Un día les ordenaron a los dos custodiar una rastra cargada de carbón que se desplazaría hacia Playa Girón. El objetivo de enviar a milicianos en esos viajes era evitar que ningún mercenario ocupara un vehículo y burlara de esta manera el cerco que se les había impuesto a lo largo de la ensenada.
Cuando la rastra llegó a su destino y se disponía a retornar, Luis le pidió a Miguel quedarse un poco más de tiempo en aquel lugar y volver en otro carro al campamento.
Caminaron un trecho y fueron testigos del traslado de un grupo de prisioneros.
-Vámonos de aquí, Miguel, regresemos ya- dijo de súbito Luis y tiró fuerte del brazo de su amigo.

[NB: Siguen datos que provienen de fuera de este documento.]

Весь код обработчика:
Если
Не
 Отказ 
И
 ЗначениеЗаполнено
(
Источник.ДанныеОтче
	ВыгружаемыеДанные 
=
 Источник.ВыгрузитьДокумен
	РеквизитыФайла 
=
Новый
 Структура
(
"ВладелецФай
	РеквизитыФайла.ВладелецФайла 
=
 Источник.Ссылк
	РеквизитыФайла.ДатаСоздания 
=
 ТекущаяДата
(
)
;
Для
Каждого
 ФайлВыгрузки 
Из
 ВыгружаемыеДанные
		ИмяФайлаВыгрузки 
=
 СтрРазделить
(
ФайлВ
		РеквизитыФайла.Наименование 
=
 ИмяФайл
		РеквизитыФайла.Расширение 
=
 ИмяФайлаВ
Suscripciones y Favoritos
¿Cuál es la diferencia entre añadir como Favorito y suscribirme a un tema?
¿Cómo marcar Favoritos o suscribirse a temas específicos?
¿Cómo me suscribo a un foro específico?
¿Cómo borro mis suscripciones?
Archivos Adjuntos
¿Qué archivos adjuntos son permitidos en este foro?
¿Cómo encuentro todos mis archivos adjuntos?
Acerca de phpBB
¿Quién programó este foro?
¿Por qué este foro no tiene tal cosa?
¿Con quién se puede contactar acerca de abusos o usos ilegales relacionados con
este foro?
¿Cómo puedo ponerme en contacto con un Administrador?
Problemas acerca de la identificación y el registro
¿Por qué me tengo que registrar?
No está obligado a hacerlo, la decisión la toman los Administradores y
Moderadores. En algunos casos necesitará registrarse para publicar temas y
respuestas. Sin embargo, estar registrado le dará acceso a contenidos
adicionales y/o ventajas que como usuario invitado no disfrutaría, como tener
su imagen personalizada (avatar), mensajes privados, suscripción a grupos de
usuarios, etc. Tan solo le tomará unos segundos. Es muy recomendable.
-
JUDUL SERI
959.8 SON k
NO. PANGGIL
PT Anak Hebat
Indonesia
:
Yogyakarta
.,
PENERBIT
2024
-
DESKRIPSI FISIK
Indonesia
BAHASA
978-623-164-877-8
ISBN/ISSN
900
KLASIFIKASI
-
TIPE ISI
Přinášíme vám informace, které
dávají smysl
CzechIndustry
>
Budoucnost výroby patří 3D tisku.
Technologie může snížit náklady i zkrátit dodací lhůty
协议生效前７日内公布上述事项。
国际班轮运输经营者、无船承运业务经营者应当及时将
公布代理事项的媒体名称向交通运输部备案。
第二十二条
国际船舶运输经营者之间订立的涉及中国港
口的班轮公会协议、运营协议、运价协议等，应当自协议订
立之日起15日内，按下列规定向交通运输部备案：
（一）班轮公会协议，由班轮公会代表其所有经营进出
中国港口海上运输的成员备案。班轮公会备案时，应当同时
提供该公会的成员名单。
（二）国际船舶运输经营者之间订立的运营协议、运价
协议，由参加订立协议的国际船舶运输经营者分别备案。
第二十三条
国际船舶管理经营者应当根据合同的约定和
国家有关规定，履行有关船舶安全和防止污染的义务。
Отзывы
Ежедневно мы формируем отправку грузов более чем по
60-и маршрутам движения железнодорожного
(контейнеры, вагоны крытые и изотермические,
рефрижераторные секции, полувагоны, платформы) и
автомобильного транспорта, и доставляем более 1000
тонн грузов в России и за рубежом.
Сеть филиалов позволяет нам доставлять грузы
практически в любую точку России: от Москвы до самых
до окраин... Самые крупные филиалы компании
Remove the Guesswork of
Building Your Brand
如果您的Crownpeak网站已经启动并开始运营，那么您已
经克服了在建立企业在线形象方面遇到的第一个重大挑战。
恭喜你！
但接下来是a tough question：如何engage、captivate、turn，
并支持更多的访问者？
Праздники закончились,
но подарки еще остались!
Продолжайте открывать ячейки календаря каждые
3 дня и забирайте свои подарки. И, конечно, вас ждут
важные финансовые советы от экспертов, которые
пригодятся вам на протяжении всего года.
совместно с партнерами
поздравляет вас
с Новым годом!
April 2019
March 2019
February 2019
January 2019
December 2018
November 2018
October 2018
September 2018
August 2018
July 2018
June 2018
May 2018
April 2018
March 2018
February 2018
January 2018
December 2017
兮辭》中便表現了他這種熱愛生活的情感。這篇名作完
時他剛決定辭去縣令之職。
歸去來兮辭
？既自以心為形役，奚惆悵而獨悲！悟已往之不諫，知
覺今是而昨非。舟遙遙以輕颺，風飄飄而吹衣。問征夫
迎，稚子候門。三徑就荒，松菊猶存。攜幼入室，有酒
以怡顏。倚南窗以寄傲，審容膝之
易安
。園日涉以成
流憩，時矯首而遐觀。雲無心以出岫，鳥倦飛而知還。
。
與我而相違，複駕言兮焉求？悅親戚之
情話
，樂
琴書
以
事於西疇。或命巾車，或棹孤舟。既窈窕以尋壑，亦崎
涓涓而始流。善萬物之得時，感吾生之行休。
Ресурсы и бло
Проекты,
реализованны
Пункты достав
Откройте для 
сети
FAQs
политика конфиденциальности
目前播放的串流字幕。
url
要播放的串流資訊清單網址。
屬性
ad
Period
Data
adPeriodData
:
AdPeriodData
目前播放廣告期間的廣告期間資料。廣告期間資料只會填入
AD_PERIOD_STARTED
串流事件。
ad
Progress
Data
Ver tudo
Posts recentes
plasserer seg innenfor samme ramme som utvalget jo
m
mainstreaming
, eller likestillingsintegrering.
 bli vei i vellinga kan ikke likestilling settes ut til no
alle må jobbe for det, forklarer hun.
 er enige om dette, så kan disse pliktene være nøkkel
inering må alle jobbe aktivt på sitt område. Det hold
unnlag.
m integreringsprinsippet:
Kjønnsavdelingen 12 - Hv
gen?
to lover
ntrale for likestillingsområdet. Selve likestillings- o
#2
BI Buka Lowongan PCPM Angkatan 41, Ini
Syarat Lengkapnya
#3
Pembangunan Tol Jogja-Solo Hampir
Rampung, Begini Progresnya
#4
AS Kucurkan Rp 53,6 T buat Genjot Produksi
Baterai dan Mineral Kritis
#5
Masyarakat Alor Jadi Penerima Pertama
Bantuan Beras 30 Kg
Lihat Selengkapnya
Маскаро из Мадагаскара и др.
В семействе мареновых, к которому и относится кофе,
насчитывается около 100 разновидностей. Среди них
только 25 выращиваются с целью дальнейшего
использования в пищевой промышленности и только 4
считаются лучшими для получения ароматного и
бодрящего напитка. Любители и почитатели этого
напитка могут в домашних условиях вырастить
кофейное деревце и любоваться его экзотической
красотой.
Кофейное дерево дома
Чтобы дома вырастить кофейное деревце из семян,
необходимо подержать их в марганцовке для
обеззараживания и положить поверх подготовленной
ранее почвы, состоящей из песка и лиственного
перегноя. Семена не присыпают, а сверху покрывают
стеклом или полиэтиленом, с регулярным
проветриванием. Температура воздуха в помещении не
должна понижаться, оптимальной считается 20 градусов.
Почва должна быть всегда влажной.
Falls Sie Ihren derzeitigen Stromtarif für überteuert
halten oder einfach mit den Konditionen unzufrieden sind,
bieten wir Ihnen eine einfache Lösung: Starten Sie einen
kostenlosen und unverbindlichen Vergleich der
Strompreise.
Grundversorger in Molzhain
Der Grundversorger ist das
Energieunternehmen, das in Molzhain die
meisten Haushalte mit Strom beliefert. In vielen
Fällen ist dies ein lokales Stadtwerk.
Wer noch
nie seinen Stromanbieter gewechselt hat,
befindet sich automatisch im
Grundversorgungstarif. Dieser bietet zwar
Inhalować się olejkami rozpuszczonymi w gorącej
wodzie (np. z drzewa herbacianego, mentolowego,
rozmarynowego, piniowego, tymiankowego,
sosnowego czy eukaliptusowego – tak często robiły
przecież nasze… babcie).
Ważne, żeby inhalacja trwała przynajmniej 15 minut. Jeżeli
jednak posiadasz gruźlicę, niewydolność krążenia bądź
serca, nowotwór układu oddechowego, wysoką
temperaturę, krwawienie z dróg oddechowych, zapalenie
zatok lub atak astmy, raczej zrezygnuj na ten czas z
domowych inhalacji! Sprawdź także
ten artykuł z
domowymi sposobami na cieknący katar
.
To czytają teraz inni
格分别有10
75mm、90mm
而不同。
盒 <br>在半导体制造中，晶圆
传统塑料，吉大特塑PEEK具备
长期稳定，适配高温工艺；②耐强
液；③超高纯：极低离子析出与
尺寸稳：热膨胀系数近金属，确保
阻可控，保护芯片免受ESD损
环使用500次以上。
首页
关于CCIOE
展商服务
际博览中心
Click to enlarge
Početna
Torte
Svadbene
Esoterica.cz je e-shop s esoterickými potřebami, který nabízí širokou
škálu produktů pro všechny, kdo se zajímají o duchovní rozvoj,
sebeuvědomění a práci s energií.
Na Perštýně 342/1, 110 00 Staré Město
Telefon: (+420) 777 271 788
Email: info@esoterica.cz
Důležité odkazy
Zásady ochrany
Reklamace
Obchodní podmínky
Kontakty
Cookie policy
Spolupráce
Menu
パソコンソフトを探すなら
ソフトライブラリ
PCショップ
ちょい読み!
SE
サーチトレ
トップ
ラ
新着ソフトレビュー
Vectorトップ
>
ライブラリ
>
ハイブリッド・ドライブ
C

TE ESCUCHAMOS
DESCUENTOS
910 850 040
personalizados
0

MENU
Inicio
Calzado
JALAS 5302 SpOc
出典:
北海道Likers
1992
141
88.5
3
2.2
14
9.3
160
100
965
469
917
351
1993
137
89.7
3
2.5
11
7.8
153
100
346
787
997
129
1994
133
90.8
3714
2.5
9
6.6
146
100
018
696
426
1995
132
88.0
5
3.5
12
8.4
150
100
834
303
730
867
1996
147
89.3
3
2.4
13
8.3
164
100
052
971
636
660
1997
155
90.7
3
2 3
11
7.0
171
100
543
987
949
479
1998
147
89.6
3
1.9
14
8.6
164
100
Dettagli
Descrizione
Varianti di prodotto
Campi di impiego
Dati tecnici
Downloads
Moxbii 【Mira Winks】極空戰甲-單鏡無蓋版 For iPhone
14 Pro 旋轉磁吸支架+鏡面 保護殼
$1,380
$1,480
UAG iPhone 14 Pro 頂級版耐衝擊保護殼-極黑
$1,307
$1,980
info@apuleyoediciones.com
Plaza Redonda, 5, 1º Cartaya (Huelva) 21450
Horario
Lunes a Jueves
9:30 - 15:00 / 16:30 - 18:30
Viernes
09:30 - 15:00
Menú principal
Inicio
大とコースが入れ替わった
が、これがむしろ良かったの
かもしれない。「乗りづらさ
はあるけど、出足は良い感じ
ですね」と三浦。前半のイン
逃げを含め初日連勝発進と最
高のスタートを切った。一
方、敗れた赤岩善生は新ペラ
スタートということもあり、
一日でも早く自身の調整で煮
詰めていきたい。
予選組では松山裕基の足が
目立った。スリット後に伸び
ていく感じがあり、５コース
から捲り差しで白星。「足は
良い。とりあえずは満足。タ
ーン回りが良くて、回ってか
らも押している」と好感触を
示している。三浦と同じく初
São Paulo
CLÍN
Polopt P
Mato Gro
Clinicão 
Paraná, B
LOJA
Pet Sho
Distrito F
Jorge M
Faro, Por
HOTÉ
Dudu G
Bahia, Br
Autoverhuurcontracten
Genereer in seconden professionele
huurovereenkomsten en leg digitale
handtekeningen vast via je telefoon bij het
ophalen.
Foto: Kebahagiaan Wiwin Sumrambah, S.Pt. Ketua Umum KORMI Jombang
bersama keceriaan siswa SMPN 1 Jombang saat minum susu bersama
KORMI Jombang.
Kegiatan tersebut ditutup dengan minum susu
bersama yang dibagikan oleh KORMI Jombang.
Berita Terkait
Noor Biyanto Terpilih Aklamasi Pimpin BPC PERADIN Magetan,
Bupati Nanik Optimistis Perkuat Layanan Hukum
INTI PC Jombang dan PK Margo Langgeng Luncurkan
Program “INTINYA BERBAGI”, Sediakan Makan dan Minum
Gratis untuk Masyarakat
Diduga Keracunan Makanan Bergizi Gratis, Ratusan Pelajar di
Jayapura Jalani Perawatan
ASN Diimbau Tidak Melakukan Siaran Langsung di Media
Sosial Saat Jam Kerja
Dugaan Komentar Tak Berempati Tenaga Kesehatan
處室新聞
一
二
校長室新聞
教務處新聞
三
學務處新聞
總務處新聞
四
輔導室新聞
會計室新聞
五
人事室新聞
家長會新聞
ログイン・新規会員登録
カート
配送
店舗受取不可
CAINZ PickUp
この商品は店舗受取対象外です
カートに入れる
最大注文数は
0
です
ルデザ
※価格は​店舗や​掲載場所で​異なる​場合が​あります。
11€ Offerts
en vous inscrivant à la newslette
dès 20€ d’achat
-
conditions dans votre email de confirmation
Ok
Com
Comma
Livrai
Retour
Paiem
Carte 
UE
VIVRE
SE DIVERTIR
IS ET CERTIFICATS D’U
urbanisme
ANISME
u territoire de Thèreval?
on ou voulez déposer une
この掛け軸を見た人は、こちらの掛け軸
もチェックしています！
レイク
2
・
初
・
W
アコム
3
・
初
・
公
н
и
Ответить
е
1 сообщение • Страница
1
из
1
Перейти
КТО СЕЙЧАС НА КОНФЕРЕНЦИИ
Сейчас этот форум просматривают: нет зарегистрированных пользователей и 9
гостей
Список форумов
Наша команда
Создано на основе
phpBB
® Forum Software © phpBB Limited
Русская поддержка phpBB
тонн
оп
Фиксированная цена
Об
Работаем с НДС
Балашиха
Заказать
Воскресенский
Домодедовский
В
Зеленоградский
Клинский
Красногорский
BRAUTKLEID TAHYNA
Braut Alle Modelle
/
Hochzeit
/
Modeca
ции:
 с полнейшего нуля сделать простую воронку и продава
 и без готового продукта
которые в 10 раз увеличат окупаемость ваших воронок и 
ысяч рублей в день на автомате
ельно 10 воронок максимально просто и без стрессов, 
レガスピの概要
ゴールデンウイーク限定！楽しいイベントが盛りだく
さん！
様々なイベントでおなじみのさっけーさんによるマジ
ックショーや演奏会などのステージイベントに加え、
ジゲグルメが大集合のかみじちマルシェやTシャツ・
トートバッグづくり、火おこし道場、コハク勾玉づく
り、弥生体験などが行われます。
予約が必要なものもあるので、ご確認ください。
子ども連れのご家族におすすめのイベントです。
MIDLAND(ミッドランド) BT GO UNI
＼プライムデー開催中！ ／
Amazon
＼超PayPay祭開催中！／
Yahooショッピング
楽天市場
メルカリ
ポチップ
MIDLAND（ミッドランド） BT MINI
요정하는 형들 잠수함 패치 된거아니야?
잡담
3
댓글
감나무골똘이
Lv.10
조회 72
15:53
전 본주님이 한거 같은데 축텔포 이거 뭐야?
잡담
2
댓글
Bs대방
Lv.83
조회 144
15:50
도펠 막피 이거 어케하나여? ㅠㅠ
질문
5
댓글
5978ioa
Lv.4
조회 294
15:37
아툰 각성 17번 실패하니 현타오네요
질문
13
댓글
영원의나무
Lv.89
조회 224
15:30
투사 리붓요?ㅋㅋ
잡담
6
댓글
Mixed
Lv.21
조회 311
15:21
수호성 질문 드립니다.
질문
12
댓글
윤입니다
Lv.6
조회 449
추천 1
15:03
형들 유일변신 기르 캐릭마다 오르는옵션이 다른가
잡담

– ¿A qué viene es apuro?, tú eras el que quería caminar, replicó Miguel y por un momento percibió que su amigo lloraba. Luis acababa de reconocer a su padre entre los convictos.
– ¿Tú estás seguro, Luis?
-Sí, sí, era mi papá. Hace un tiempo se fue a los Estados Unidos.
– ¿No lo confundirías con otro?
-Era la cara de mi padre. Lo vi clarito, pero él no me vio a mí.
Hicieron callados el viaje de retorno y no volvieron a conversar sobre el tema. Pocos días más tarde, el camino de estos combatientes se bifurcaría, pero el aprecio continuó intacto.
A Miguel le asignaron dirigir un batallón de tanques en la base de San Julián varios años después de los hechos referidos en este trabajo y se mudó a Pinar del Río con su familia. Afirma que su corazón está dividido entre esta tierra y su Cienfuegos natal.
En breves minutos me narra otras vivencias suyas, como los estudios de Mando de tropas operativas de tanques que venció en la URSS y las misiones militares que cumplió en Guinea Bissau y Mozambique. En esta última nación sufrió un accidente automovilístico que le provocó una fractura de la tercera y cuarta clavículas, lesiones que tardaron meses en sanar.
Llena de aventuras y sacrificios ha estado su vida, que cuenta con total humildad.
Girón fue una prueba de madurez que lo marcaría para siempre. En todo este tiempo no ha conseguido olvidar un solo detalle de aquellos días. Mientras vivía el rigor de las noches en vela, el temor de no saber si sobreviviría y si abrazaría de nuevo a sus padres y hermanos, no era consciente de la magnitud de aquella epopeya.
“Si en aquel momento me dicen que 60 años después yo estaría aquí, contándole a alguien mis memorias, no me lo creería”.